Biden even looked set to negotiate more peace deals in the Middle East, building on Trump’s Abraham Accords, the first deals in decades between Arab nations and Israel.
But barely four months into his presidency, it’s disaster after disaster as Biden wastes every opportunity his predecessor left him.
US consumer confidence fell unexpectedly this month as rising prices, a hiring slowdown and energy uncertainty hit hard. On Friday, the University of Michigan said its Index of Consumer Sentiment declined to 82.8, from 88.3 in April. Economists had predicted it would rise to 90.4.
It wasn’t the first disappointment for prognosticators this month. Economists expected the country to tack on 1 million jobs in April after seeing gains of 770,000 in March. Instead, the Bureau of Labor Statistics reported just 266,000, as the unemployment rate rose to 6.1 percent.
And then it announced that consumer prices rose 4.2 percent year-over-year in April — far worse than economists had predicted. It was the largest such jump since September 2008, when the financial crisis was at its height. Oh, and core inflation rose 0.8 percent from March to April, the biggest rise in nearly four decades.

Task set –
1 - Reproduce the stretch from "It wasn’t the" through "to 6.1 percent." in the passage on Biden's early presidency and the economy.
2 - Resume the passage on Biden's early presidency and the economy, writing on from its final sentence.

Entries shown –
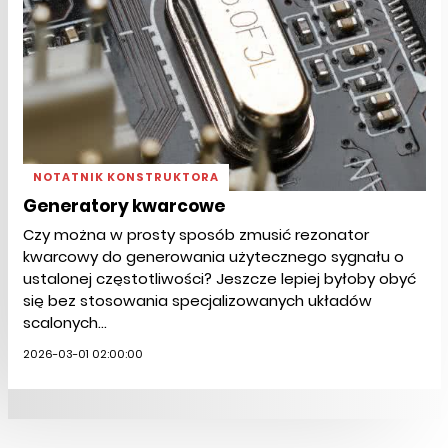
NOTATNIK KONSTRUKTORA
Generatory kwarcowe
Czy można w prosty sposób zmusić rezonator
kwarcowy do generowania użytecznego sygnału o
ustalonej częstotliwości? Jeszcze lepiej byłoby obyć
się bez stosowania specjalizowanych układów
scalonych...
2026-03-01 02:00:00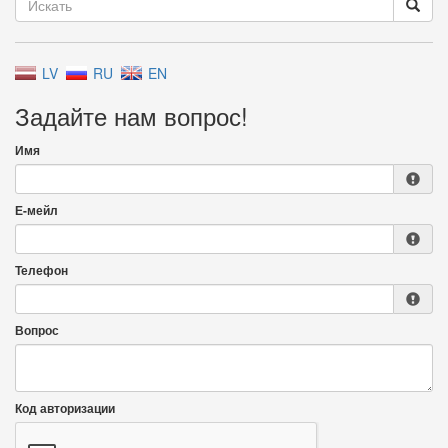
LV
RU
EN
Задайте нам вопрос!
Имя
Е-мейл
Телефон
Вопрос
Код авторизации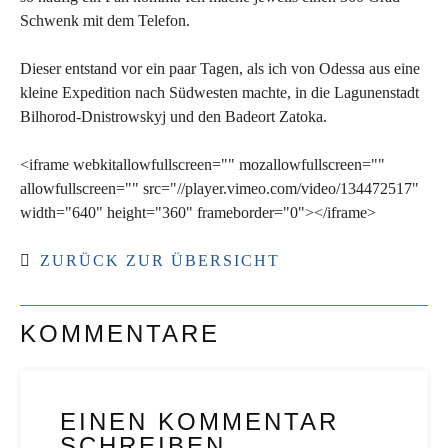
Schwenk mit dem Telefon.
Dieser entstand vor ein paar Tagen, als ich von Odessa aus eine
kleine Expedition nach Südwesten machte, in die Lagunenstadt
Bilhorod-Dnistrowskyj und den Badeort Zatoka.
<iframe webkitallowfullscreen="" mozallowfullscreen=""
allowfullscreen="" src="//player.vimeo.com/video/134472517"
width="640" height="360" frameborder="0"></iframe>
ZURÜCK ZUR ÜBERSICHT
KOMMENTARE
EINEN KOMMENTAR
SCHREIBEN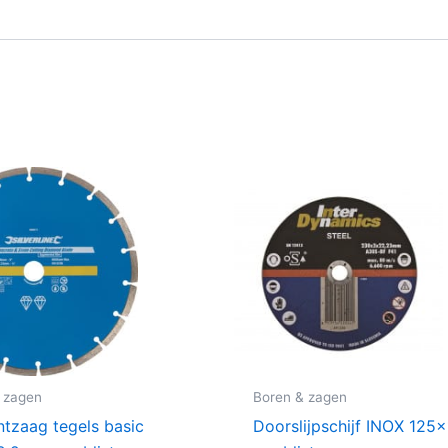
 zagen
Boren & zagen
tzaag tegels basic
Doorslijpschijf INOX 12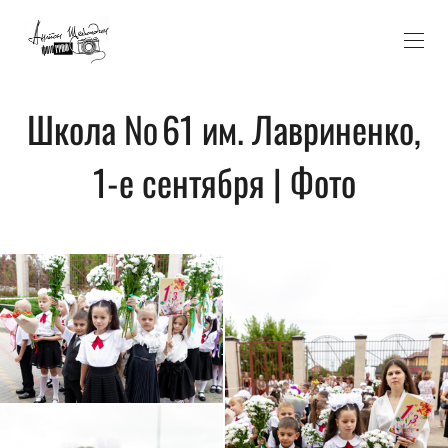
Школа № 61 им. Лавриненко,
1-е сентября | Фото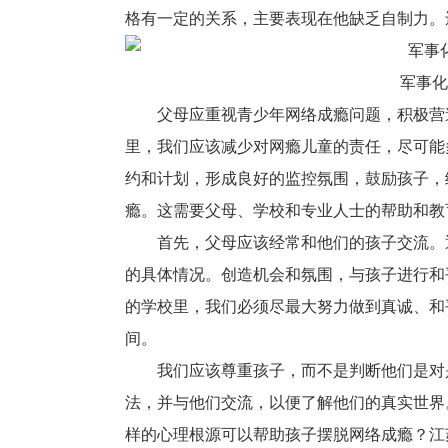
格有一定的关系，主要表现在他缺乏自制力。
军事化
父母应重视青少年网络成瘾问题，积极营
里，我们应该减少对网瘾儿童的责任，尽可能
约和计划，形成良好的监控氛围，鼓励孩子，
瘾。这需要父母、学校和专业人士的帮助和教
首先，父母应该经常和他们的孩子交流。
的具体情况。创造机会和氛围，与孩子进行和
的学校里，我们必须尽最大努力做到真诚、和
间。
我们应该尊重孩子，而不是判断他们是对
法，并与他们交流，以便了解他们的真实世界
样的心理根源可以帮助孩子摆脱网络成瘾？江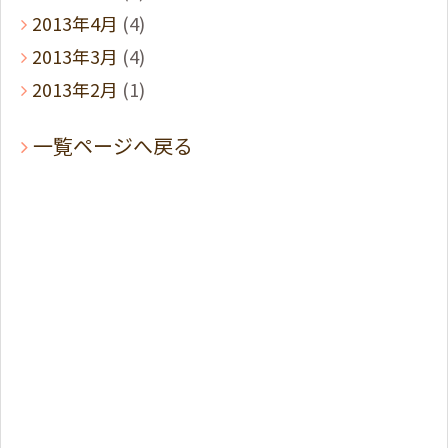
2013年4月
(4)
2013年3月
(4)
2013年2月
(1)
一覧ページへ戻る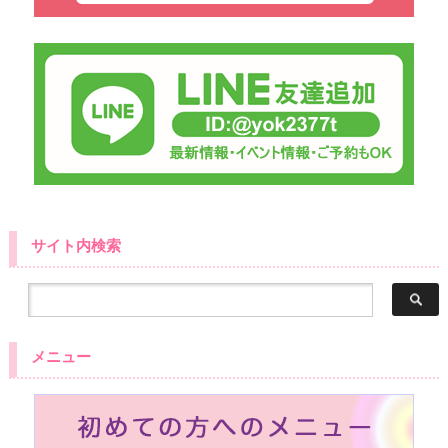
サイト内検索
メニュー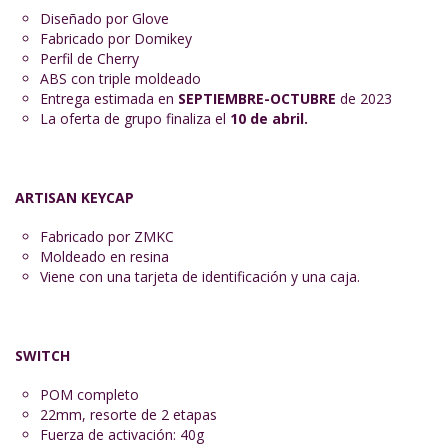
Diseñado por Glove
Fabricado por Domikey
Perfil de Cherry
ABS con triple moldeado
Entrega estimada en
SEPTIEMBRE-OCTUBRE
de 2023
La oferta de grupo finaliza el
10 de abril.
ARTISAN KEYCAP
Fabricado por ZMKC
Moldeado en resina
Viene con una tarjeta de identificación y una caja.
SWITCH
POM completo
22mm, resorte de 2 etapas
Fuerza de activación: 40g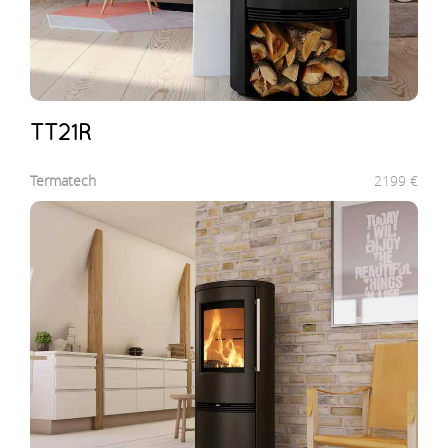
TT21R
Termatech
2199
€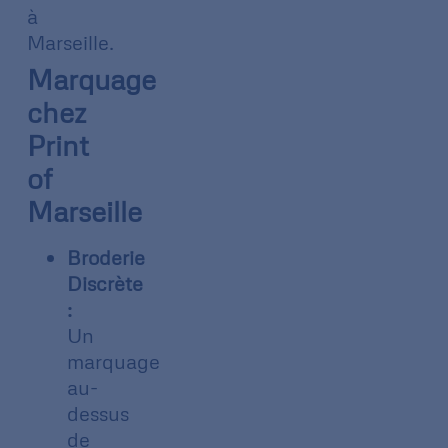
à
Marseille.
Marquage
chez
Print
of
Marseille
Broderie
Discrète
:
Un
marquage
au-
dessus
de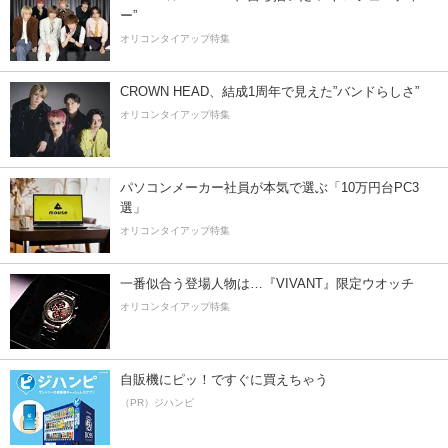
ー”
オリコンタイアップ特集
CROWN HEAD、結成1周年で見えた”バンドらしさ”
オリコンタイアップ特集
パソコンメーカー社員が本気で選ぶ「10万円台PC3
選」
オリコンタイアップ特集
一番似合う登場人物は…『VIVANT』限定ウオッチ
オリコンタイアップ特集
自販機にピッ！ですぐに買えちゃう
（PR）ジハンピ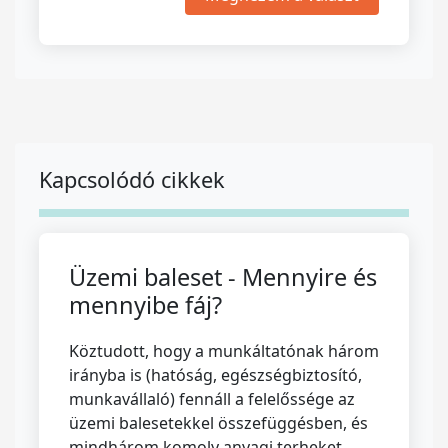
Kapcsolódó cikkek
Üzemi baleset - Mennyire és
mennyibe fáj?
Köztudott, hogy a munkáltatónak három
irányba is (hatóság, egészségbiztosító,
munkavállaló) fennáll a felelőssége az
üzemi balesetekkel összefüggésben, és
mindhárom komoly anyagi terheket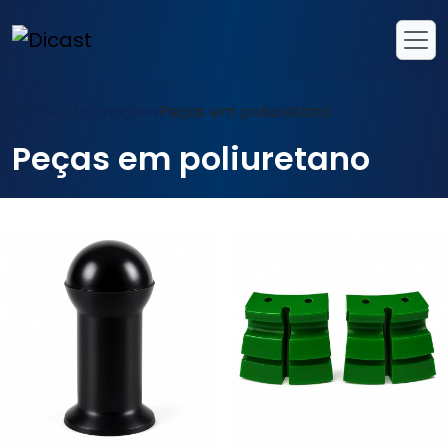
Home
Informações
Peças em poliuretano
Peças em poliuretano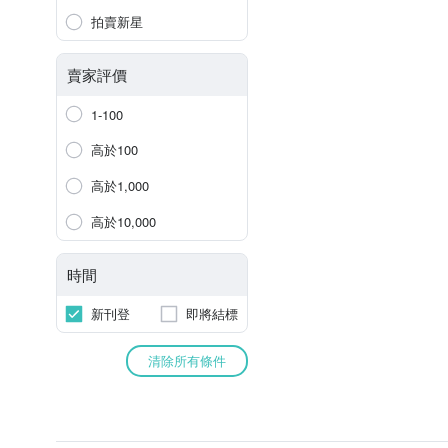
拍賣新星
賣家評價
1-100
高於100
高於1,000
高於10,000
時間
新刊登
即將結標
清除所有條件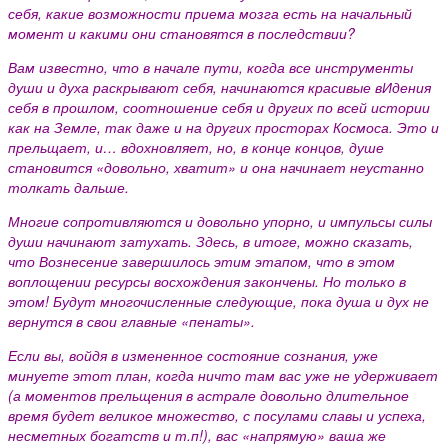
себя, какие возможности приема мозга есть на начальный
момент и какими они становятся в последствии?
Вам известно, что в начале пути, когда все инструменты
души и духа раскрывают себя, начинаются красивые вИдения
себя в прошлом, соотношение себя и других по всей истории
как на Земле, так даже и на других просторах Космоса. Это и
прельщает, и… вдохновляет, но, в конце концов, душе
становится «довольно, хватит» и она начинает неустанно
толкать дальше.
Многие сопротивляются и довольно упорно, и импульсы силы
души начинают затухать. Здесь, в итоге, можно сказать,
что Вознесение завершилось этим этапом, что в этом
воплощении ресурсы восхождения закончены. Но только в
этом! Будут многочисленные следующие, пока душа и дух не
вернутся в свои главные «пенаты».
Если вы, войдя в измененное состояние сознания, уже
минуете этот план, когда ничто там вас уже не удерживает
(а моментов прельщения в астрале довольно длительное
время будет великое множество, с посулами славы и успеха,
несметных богатств и т.п!), вас «напрямую» ваша же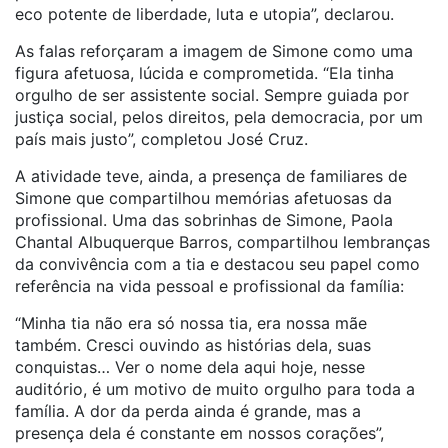
eco potente de liberdade, luta e utopia”, declarou.
As falas reforçaram a imagem de Simone como uma
figura afetuosa, lúcida e comprometida. “Ela tinha
orgulho de ser assistente social. Sempre guiada por
justiça social, pelos direitos, pela democracia, por um
país mais justo”, completou José Cruz.
A atividade teve, ainda, a presença de familiares de
Simone que compartilhou memórias afetuosas da
profissional. Uma das sobrinhas de Simone, Paola
Chantal Albuquerque Barros, compartilhou lembranças
da convivência com a tia e destacou seu papel como
referência na vida pessoal e profissional da família:
“Minha tia não era só nossa tia, era nossa mãe
também. Cresci ouvindo as histórias dela, suas
conquistas… Ver o nome dela aqui hoje, nesse
auditório, é um motivo de muito orgulho para toda a
família. A dor da perda ainda é grande, mas a
presença dela é constante em nossos corações”,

Expected responses –
1 -
It wasn’t the first disappointment for prognosticators this month. Economists expected the country to tack on 1 million jobs in April after seeing gains of 770,000 in March. Instead, the Bureau of Labor Statistics reported just 266,000, as the unemployment rate rose to 6.1 percent.

2 -
You can thank Biden’s focus on expanding government at the expense of everyone else. Democrats (alone) passed his $1.9 trillion COVID “relief” bill — which had little to do with either — in March, as things were finally picking up. Throwing money into the economy without much consideration of its necessity directly led to the inflation we’re seeing now, with the money supply up by 25 percent over last year.
That “relief” bill also extended the $300 weekly federal unemployment supplement to Sept. 6, meaning nearly half of people getting checks make more by staying home than going back to work. Employers coast to coast have cited it as a reason they’re having trouble hiring.
Biden claims the jobs numbers show his two other big proposals ($5 trillion total for “infrastructure” and “families”) are desperately needed, but that “medicine” would mean more disasters, not least because they’re (partly) paid for via huge tax hikes on investments and business.
He’s also adding fear and gloom now, by refusing to rule out making his planned tax hikes retroactive.
Gas prices were already on the rise under Biden before the cyberattack on the Colonial Pipeline led to long lines at the pump. It now costs $1.05 more per gallon than it did a year ago. With Biden closing the Keystone XL Pipeline on his first day in office and generally vowing to wage war on all fossil fuels, it’s no wonder there’s uncertainty and higher prices.
Nowhere is the self-inflicted nature of Biden’s disasters more plain than on the border. He put a moratorium on deportations his first day in office and ended the Remain in Mexico program as well as all construction on any border barriers. Border apprehensions were at a 20-year high last month, but deportations were at a record monthly low.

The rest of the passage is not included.